The Malawi Communications Regulatory Authority (Macra) and fellow regulators in the Southern African Development Community (Sadc) plan to scale-up satellite telecommunication technology to attain universal access to services.
The development follows Macra’s hosting of the World Radio Conference 2023 (WRC-23) preparatory meeting in Lilongwe on Tuesday, which attracted virtual and physical participation of fellow regulatory authorities from 16-member Sadc bloc.
Sadc WRC-23 process co-chairperson Patrick Musiyapo said the past decade has seen Malawi and the rest of the region neglect adoption of satellite services because fibre optic has been regarded as cost-effective in terms of bandwidth and costs.
He said: “Satellite services were deemed expensive and we had not put much interest and resources.
“But now in the advent of new technologies like throughput satellite, it has shown that we can transmit much good speeds and bandwidth competitive to fibre optic.”
Musiyapo said with one satellite beam, many areas can easily be reached regardless of topography; hence, the focus is now tilting towards adoption of satellite.
On his part, Ministry of Information Principal Secretary Francis Bisika said most reliable communication services are now relying on satellite; hence, Malawi and the region should move with time.

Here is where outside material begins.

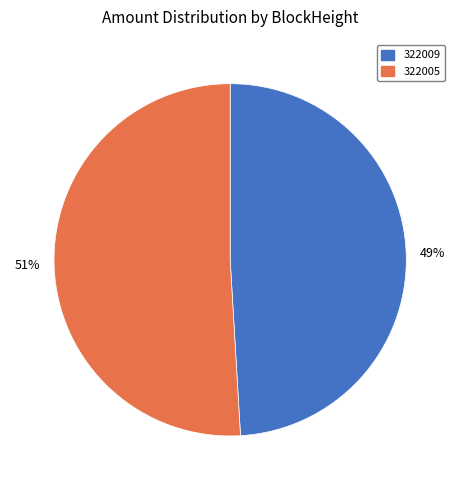

Which category has the biggest portion of the pie?

322005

He cited issues such as Google maps and other technologies that rely on satellite which require member States to have a big say on how satellite resources are utilised within the region.

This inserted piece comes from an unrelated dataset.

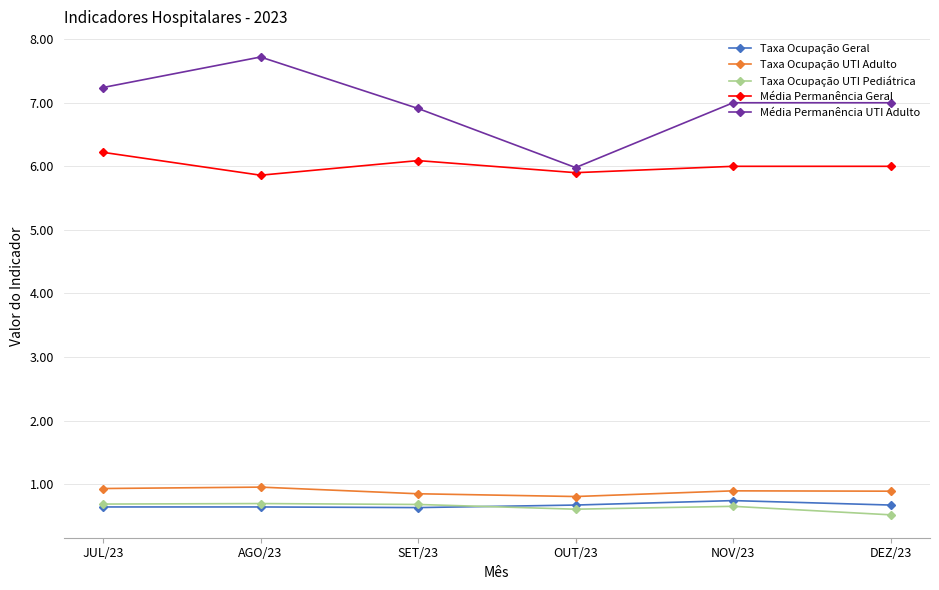

How many interior local valleys does the Média Permanência UTI Adulto series have?

1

“We are doing well in terms of the uptake of telecommunication services, but there is room for improvement going forward,” said Bisika.
Macra director of finance Ben Chitsonga said Malawi is prepared for the WRC-23 to be held in Geneva, Switzerland and the meeting was aimed at setting up a common agenda.
He said the issues of spectrum, among other things, will be discussed to ensure a harmonised approach for service provision to consumers.
Sadc secretariat senior ICT programme officer George Ah-Thew urged the regulators and industry players to facilitate trials or pilot studies in the Sadc region of systems that have the potential to provide universal connectivity.
He noted that it is possible that tariffs for broadband Internet access via mobile networks is hindering a large portion of Sadc population out of connectivity reach.
In 2020, the Sadc population coverage by a mobile network was 88 percent while average population coverage by at least 3G mobile was 80 percent whereas a 4G mobile network was 54 percent.
Sadc region is in the early stages of 5G trials with deployments in Lesotho, Seychelles and South Africa.